Wednesday, October 26, 2011

On having a life

Last night, I went visiting teaching. As much as I would like it to go away, visiting teaching always manages to be part of my life because in every ward I've been in I a) get partnered with the Relief Society president, b) the Relief Society president is assigned as my visiting teacher, or c) I get called as a visiting teaching supervisor. Every stinkin' ward. Without fail.

Yesterday's visit was enlightening on many levels. The other two girls spent an hour gabbing about dating, random trips they take every few months or so for no reason, the TV shows they watch, the different cultures they've experienced, and the plethora of people they have come across in their many adventures, and I just sat there and thought, "Wow. I have no life." It's normal for me to sit and say nothing while conversations are going on around me, but this time it was because I had no similar experiences to draw from, not because I wasn't assertive enough to raise my voice and say something.

That hour opened up that window in my brain that has been getting smaller and smaller since Jr. high, the one that tells me that if I want to have a life, I need to spend my weekends having awesome adventures so that I'll have legitimate stories to tell others on Monday. These girls were taking advantage of their freedom from family and the poverty of student life to truly go out into the world and experience it. It made my little goals to enjoy the little things in life look feeble and pathetic.

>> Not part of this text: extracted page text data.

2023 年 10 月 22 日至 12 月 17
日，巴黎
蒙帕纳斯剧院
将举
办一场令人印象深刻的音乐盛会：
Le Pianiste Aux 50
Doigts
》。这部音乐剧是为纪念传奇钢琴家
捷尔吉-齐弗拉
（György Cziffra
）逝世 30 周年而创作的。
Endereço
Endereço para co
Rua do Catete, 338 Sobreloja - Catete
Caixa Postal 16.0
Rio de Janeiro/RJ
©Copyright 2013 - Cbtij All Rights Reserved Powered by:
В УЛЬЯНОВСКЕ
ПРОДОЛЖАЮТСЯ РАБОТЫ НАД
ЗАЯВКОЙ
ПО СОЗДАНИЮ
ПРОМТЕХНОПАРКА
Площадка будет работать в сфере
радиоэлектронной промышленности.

Before I started to slide into the self-pity corner of my brain, though (which has also been getting smaller since Jr. high), I remembered that I am most definitely not a social butterfly and I certainly wouldn't enjoy plopping myself two states away just so I could get to know the people there. I don't like going to parties unless my sisters are there to entertain me, and most of my hobbies are of the solitary, introspective type.

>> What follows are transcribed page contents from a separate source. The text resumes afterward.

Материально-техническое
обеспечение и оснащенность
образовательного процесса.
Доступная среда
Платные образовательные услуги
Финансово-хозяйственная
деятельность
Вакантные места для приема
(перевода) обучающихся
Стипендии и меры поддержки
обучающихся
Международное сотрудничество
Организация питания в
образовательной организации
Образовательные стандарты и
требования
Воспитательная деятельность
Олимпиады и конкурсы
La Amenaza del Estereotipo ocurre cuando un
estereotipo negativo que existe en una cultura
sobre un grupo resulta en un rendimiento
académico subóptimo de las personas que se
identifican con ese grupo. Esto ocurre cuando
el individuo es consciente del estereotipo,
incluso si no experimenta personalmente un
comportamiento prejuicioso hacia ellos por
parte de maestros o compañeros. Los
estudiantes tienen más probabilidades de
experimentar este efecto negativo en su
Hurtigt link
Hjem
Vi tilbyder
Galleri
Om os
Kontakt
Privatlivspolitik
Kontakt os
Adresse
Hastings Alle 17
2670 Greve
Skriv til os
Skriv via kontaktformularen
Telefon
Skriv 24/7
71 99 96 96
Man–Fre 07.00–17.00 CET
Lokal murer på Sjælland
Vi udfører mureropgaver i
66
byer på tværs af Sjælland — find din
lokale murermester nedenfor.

So how do people like me make sure they "have a life" and live life to the fullest? Smell the roses and watch the leaves change? Drink a Dr. Pepper? Find a way to change my personality so that it suddenly becomes possible to go to social activities without having to bribe myself with a brownie or a new shirt to make myself go? (Which rarely works, by the way.)

Despite my musings to the contrary, though, I'm having a hard time making myself feel guilty about the way I've spent my life. Yes, I've probably spent too many Friday nights at home, and I really should step outside of my comfort zone more than I do, but I've been pretty happy, even though many would call my life boring (including myself at times . . .).

However, I think it's possible to live life to the fullest without climbing Mt. Everest or being the Dating Queen of the century. I'm pretty sure that those of us who see playing cards or cross-stitching as the ultimate sources of entertainment still have a shot at having a life. If life makes you happy, then you're seizing the day.

I'm pretty excited that I've figured this out. Otherwise, I would have to change who I am in order to satisfy my desire to have a life. And that wouldn't be fun for anybody.

1 comment:

  1. See - the truth is, you actually know how to enjoy your own company and spending time with yourself. Few people can do that, as they don't consider themselves interesting enough company. I think you actually have the better life, frankly.